Это была крепкая зависимость, я чуть было не сказал — крепостная. Иногда она доводила меня до отчаяния, и тогда возникала мрачная мысль, что зависимость эта распространилась уже и на детей моих, рожденных после войны, и, что уж вовсе несправедливо, распространится — каким образом, не знаю — и на внуков, и на правнуков моих, когда даже ни меня, ни Угарова не будет на свете, словом, пока по воле судьбы или по человечьей воле не пресечется где-нибудь и когда-нибудь, во времени и пространстве, продленная единокровными потомками линия жизни моей, она будет существовать, эта зависимость, потому что жизнь моя…
…Ах, черт побери!
Меня самого передернуло от этого неуместного «черт побери». Неуместного и к тому же бесполезного: еще ни разу ни черт, ни бог, ни судьба, сколько я ни просил, сколько ни взывал, не убрали хоть толику обильно отпущенных на мою долю гадостей, тягостей, горестей, неприятностей, зато радости малые и большие показывали мне лишь на краткий миг.
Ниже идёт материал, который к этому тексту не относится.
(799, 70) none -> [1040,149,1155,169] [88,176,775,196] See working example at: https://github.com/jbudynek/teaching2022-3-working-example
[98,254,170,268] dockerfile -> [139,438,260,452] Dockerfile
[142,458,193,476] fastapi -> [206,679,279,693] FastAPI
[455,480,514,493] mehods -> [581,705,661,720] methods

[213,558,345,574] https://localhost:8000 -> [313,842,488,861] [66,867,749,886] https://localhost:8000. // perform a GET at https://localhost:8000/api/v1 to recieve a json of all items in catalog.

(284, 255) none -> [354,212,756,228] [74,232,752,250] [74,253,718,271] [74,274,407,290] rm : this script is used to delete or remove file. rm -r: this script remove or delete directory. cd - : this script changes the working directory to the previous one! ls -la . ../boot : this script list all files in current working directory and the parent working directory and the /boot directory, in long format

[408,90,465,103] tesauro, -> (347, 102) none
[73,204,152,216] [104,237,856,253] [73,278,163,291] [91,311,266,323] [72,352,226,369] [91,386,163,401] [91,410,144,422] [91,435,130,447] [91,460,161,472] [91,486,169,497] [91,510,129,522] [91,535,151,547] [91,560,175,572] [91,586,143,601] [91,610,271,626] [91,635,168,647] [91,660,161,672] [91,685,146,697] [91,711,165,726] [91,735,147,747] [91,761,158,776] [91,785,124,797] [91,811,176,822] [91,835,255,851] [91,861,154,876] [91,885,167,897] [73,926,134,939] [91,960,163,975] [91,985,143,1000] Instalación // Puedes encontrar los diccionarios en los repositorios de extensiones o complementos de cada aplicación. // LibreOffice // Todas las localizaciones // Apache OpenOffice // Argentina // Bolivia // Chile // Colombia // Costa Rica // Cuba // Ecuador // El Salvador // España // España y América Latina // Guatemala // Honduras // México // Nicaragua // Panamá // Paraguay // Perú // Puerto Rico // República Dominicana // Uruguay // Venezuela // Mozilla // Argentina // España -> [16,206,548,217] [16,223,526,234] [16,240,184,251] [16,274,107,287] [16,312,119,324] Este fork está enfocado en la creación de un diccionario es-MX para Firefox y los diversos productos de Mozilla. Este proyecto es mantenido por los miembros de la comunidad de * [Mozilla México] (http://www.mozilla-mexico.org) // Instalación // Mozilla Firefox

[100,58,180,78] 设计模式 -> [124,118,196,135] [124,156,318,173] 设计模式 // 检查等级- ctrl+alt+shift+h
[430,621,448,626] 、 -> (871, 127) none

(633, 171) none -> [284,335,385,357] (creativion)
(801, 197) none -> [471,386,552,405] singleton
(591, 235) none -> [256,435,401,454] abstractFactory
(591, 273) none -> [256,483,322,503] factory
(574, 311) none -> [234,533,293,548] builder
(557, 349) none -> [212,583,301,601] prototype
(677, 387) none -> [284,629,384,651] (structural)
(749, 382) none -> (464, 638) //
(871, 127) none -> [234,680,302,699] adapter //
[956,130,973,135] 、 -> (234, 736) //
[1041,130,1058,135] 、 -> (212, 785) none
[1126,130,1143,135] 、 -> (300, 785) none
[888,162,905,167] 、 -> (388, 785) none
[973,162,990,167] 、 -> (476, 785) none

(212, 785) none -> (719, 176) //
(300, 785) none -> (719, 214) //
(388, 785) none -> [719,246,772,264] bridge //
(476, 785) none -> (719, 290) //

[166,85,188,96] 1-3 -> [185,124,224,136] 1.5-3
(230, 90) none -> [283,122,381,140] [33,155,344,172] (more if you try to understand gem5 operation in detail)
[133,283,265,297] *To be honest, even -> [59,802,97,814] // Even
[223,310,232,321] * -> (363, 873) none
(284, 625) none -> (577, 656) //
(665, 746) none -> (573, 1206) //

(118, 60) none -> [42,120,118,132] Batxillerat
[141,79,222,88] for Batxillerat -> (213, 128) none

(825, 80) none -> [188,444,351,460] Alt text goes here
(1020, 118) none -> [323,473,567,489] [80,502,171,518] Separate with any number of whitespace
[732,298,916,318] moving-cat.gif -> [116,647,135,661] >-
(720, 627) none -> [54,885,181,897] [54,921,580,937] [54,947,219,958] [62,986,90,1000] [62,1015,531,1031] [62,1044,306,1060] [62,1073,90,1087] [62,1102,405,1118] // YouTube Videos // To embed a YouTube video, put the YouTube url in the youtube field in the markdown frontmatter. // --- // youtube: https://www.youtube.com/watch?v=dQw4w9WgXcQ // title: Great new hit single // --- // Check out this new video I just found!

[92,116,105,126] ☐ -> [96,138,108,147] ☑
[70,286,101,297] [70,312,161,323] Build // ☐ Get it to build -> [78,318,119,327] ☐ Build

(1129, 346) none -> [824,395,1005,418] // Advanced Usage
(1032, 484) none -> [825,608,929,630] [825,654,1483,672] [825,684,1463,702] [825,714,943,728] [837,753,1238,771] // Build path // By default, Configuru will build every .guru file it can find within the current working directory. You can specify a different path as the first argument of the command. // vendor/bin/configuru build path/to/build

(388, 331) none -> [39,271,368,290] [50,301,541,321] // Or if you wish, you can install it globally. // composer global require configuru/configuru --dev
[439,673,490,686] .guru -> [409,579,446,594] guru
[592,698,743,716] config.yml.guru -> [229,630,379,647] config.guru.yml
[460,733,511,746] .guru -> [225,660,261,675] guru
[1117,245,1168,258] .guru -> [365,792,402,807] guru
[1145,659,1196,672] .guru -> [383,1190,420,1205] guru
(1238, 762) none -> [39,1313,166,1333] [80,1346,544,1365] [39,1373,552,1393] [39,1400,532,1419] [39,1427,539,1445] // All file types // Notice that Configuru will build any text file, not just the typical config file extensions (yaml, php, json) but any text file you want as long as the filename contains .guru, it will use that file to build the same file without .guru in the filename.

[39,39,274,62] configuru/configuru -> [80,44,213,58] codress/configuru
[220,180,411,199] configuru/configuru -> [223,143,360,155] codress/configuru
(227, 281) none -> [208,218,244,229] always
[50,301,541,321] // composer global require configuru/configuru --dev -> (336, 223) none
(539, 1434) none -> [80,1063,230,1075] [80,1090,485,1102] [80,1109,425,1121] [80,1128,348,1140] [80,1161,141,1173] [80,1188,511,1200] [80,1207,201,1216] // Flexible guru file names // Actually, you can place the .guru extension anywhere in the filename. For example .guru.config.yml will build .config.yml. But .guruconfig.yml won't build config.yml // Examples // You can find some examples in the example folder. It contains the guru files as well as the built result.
Покажут — не то что налюбоваться и насладиться, а разглядеть, какие они на вид, не успеешь — и тут же уберут. И это, само собой разумеется, делается без моих просьб, наоборот, вопреки им. Следовательно, черта я напрасно сейчас упомянул, все ж таки я на панихиде, не на улице. А панихида явно близилась к концу. В той передней комнате, в которой я находился, осталось всего несколько человек, и через нее теперь с изрядными интервалами, поспешно проходили запоздавшие. Выполнив свой долг, нисколечко не задерживаясь ни в той большой комнате, ни в этой передней, чтобы вместе с другими попечалиться о покойнике, — эти определенно были из распространенной породы вечных торопыг, из тех, кто постоянно спешит и всегда куда-то опаздывает… — они уходили… И музыка почему-то заторопилась, хотя мотор магнитофона работал, безусловно, с прежней заданной скоростью. Странно только, что это заметил я, человек, начисто лишенный музыкального слуха, а не музыкантша-магнитофонщица. Но скорее всего полное отсутствие слуха подвело меня и на этот раз, с музыкой, надо думать, все в порядке, потому что черноволосая женщина эта, — интересная, потрясающе интересная и, несомненно, возвышенная женщина, — сидела все так же неподвижно, с отрешенным лицом, и взгляд ее был все так же устремлен в неведомую мне даль.